Personal information
- Full name: Emilio Martin Young
- Born: 28 February 2005 (age 21) US

Sport
- Country: US
- Sport: Athletics
- Event: Long-distance running
- Team: Stanford

Achievements and titles
- Personal bests: 1500 m: 3:35.96 (Portland 2025); 1600 m: 3:59.32 (Azusa 2022); Mile: 3:56.48 (Seattle 2025); 3000 m: 7:52.38 (Seattle 2024); 3200 m: 8:39.57 (Azusa 2022); 5000 m: 13:24.15 (Boston 2024);

Medal record
Men's athletics
Representing the United States
World Cross Country Championships
| Bronze medal – third place | 2023 Bathurst | Junior team |

= Leo Young (runner) =

American long-distance runner (born 2005)

Emilio Martin Young (born February 28, 2005) is an American long-distance runner. Competing as part of the junior team, he won a bronze medal at the 2023 World Athletics Cross Country Championships.

He is the twin brother of Lex Young and younger brother of Nico Young, who competed at Northern Arizona University and is an Olympian in the 10,000 meters. Young attended Newbury Park High School in California, and matriculated to Stanford University.

== Running career ==

=== 2019 ===
At the Nike Cross Nationals in Portland, Oregon, Young was the lone freshman on the champion Newbury Park team, led by his brother Nico.

=== 2021 ===
At the Woodbridge Invitational, Young improved upon his brother Nico's course record, running 13:38.1, considered a high school national record for 3 miles.

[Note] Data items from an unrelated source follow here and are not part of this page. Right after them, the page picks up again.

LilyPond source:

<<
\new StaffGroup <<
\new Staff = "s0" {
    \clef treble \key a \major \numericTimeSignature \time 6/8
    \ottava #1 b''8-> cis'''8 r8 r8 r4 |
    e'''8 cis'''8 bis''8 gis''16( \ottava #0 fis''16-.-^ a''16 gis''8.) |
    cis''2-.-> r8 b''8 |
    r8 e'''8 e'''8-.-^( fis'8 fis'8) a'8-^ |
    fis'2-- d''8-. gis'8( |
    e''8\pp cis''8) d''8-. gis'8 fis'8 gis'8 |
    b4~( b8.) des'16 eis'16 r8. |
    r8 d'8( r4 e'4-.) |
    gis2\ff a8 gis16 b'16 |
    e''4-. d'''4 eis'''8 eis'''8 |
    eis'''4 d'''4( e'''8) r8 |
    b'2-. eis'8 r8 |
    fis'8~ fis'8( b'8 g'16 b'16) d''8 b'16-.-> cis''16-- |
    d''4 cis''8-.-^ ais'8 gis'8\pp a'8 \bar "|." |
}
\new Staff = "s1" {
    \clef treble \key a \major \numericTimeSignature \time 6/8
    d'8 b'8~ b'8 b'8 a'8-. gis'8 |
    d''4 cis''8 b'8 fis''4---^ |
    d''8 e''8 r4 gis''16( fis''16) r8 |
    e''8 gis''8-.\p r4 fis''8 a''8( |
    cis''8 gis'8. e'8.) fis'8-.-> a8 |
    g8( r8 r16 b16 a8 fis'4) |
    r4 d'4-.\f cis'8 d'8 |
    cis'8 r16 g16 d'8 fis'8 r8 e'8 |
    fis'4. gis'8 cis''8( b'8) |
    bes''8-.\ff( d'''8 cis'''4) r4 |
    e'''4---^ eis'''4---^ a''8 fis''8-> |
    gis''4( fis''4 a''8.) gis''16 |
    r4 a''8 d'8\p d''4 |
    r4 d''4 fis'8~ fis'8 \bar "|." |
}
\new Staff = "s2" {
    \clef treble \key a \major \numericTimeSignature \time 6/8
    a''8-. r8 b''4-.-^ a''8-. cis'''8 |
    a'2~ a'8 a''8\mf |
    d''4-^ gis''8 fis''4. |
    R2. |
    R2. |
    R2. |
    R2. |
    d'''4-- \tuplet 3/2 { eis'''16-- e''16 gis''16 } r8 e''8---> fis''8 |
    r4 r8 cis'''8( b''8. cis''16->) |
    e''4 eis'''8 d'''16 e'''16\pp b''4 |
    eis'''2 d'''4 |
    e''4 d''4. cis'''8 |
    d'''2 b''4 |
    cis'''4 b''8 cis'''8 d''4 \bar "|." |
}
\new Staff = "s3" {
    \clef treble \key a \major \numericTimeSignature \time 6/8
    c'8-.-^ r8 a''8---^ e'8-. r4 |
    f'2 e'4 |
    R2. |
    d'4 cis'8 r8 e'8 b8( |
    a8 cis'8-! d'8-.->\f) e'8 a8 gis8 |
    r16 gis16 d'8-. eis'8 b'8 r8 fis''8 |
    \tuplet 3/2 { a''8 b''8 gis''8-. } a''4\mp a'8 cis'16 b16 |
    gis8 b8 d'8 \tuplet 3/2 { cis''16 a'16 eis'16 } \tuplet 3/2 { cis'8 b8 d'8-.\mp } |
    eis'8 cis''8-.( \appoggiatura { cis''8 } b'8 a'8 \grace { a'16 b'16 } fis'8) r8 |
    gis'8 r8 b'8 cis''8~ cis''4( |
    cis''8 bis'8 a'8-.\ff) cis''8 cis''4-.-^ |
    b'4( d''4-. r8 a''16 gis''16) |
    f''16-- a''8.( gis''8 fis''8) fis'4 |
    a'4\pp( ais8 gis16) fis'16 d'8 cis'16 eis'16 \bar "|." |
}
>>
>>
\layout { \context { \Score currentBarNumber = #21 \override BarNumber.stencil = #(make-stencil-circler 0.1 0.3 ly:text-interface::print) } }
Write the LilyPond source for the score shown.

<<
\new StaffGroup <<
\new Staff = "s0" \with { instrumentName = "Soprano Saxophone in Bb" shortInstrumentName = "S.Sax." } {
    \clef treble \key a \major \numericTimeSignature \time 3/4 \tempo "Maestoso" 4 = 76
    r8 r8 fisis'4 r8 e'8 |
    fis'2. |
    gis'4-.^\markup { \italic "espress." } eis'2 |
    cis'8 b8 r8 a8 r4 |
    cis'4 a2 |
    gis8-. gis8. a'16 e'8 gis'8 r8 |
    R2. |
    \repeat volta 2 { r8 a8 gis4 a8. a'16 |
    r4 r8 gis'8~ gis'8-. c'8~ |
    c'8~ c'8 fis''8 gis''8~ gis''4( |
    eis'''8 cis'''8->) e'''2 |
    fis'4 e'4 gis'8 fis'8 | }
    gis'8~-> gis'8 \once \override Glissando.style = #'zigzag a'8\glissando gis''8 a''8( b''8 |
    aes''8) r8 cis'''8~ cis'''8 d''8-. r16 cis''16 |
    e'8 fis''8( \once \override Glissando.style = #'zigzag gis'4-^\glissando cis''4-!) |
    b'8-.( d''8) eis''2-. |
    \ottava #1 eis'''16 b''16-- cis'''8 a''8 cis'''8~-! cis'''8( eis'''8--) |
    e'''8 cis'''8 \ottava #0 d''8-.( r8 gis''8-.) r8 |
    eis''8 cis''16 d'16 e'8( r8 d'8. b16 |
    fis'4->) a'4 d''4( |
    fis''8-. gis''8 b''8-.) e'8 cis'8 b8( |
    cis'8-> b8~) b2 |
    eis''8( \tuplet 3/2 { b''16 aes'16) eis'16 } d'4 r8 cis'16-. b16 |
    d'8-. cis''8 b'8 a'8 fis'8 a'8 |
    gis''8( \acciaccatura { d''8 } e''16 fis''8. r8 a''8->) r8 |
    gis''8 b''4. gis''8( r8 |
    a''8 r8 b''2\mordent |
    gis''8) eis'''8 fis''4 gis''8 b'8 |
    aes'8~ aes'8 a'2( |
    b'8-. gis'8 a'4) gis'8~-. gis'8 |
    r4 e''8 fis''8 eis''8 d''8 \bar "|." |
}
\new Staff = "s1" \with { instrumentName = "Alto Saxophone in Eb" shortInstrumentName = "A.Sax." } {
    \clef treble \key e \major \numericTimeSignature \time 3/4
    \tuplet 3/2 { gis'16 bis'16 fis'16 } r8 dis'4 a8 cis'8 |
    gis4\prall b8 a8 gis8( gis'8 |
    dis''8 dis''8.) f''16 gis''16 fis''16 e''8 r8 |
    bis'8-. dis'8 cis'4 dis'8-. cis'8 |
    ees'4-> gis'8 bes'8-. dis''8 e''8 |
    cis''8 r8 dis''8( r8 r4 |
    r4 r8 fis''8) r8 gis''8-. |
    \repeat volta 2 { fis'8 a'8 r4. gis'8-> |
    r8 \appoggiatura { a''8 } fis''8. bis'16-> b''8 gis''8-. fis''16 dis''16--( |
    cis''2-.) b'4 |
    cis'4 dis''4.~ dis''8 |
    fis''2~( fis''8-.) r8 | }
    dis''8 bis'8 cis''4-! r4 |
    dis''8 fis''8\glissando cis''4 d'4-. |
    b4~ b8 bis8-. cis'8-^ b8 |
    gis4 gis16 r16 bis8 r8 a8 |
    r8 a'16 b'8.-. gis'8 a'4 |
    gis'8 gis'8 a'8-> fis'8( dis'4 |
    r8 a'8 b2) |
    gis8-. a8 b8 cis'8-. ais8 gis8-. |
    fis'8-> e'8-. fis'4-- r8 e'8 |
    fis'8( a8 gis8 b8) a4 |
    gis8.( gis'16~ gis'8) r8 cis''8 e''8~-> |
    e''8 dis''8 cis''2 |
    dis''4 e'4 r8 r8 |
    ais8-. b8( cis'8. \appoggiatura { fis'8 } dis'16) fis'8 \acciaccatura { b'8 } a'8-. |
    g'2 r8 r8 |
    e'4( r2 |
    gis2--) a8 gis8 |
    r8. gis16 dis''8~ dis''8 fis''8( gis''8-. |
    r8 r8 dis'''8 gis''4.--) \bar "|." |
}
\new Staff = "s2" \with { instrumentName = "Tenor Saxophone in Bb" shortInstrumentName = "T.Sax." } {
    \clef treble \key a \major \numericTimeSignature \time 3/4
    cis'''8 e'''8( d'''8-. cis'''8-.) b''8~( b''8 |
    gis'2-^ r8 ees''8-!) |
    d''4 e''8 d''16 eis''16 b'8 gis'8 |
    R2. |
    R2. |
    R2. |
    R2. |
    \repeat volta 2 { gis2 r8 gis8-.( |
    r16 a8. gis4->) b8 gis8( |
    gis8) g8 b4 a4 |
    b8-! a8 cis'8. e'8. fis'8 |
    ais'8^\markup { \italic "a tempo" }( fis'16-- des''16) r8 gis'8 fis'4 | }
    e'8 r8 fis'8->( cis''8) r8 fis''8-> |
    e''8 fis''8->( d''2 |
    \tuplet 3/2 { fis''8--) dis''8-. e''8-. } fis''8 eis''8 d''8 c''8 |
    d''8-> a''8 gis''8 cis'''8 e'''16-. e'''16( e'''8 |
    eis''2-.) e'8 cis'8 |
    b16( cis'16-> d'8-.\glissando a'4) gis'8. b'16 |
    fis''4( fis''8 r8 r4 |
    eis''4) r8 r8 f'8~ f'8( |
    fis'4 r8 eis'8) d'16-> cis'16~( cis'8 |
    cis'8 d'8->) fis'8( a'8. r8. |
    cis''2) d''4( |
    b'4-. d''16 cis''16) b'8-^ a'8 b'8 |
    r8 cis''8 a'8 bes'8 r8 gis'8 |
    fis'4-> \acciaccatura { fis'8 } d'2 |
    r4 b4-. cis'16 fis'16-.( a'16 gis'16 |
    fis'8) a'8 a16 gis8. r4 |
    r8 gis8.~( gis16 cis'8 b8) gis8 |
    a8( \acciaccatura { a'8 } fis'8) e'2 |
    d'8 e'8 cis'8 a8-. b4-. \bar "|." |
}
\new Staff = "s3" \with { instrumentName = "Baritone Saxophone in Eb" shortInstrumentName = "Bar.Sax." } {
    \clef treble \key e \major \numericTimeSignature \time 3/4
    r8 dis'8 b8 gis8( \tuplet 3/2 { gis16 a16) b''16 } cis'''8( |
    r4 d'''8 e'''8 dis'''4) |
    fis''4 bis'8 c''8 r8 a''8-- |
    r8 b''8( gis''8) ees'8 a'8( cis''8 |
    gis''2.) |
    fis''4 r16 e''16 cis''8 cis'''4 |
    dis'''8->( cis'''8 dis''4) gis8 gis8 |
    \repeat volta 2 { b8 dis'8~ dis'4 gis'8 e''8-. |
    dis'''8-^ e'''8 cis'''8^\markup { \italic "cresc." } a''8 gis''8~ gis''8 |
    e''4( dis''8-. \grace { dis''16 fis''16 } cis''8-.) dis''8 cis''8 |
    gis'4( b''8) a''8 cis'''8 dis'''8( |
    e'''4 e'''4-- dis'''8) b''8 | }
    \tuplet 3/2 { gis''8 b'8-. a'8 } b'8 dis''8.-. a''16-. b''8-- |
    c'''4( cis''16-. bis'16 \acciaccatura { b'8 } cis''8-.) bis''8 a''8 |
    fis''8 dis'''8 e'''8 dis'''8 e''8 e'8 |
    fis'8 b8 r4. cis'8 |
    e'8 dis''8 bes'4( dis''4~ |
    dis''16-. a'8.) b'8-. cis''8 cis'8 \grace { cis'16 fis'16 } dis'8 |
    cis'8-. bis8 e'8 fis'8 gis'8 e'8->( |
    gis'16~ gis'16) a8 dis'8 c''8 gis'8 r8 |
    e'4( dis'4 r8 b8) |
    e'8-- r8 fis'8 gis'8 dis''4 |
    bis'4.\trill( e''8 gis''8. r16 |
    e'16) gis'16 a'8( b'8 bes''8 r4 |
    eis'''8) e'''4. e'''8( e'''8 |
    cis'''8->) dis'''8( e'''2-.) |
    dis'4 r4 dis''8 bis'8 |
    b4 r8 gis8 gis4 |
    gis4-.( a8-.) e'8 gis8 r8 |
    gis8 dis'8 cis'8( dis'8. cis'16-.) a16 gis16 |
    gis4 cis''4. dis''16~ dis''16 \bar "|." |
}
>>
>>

At the Garmin RunningLane Cross Country Championships in Huntsville, Alabama, the top three athletes from Newbury Park all broke Dathan Ritzenhein's cross country 5 kilometer high school national record of 14:10 set in 2000. In this race, Colin Sahlman won in 14:03.29, Leo finished second in 14:05.07, and his twin brother Lex finished third at 14:05.49. It has been called the greatest high school cross country team in history.

=== 2022 ===
At the New Balance Indoor Nationals, Newbury Park broke the national 4 × mile relay record. Young ran the second leg in 4:06.86. Their team lowered the record from 17:01.81 to 16:29.31.

In August, the Young twins committed to run for Stanford University.

=== 2023 ===
On January 21, Young won the USATF National Cross Country Championships with a 8k time of 23:47. This performance qualified him to be on the US U20 Cross Country team and compete in the 2023 World Athletics Cross Country Championships U20 men's race in Bathurst, Australia. On February 18, Young finished 16th place in the championship, the fastest time for a non-East African athlete. He led the US team to a bronze medal finish with a total of 81 points.

Later that year on November 19, Young signed an NIL deal with the Swiss shoe company On. His twin brother Lex also signed the same contract becoming the 5th and 6th Stanford track athletes to have an NIL deal with On.

== Personal life ==
Young and his twin brother Lex are YouTube vloggers, under the handle L&L.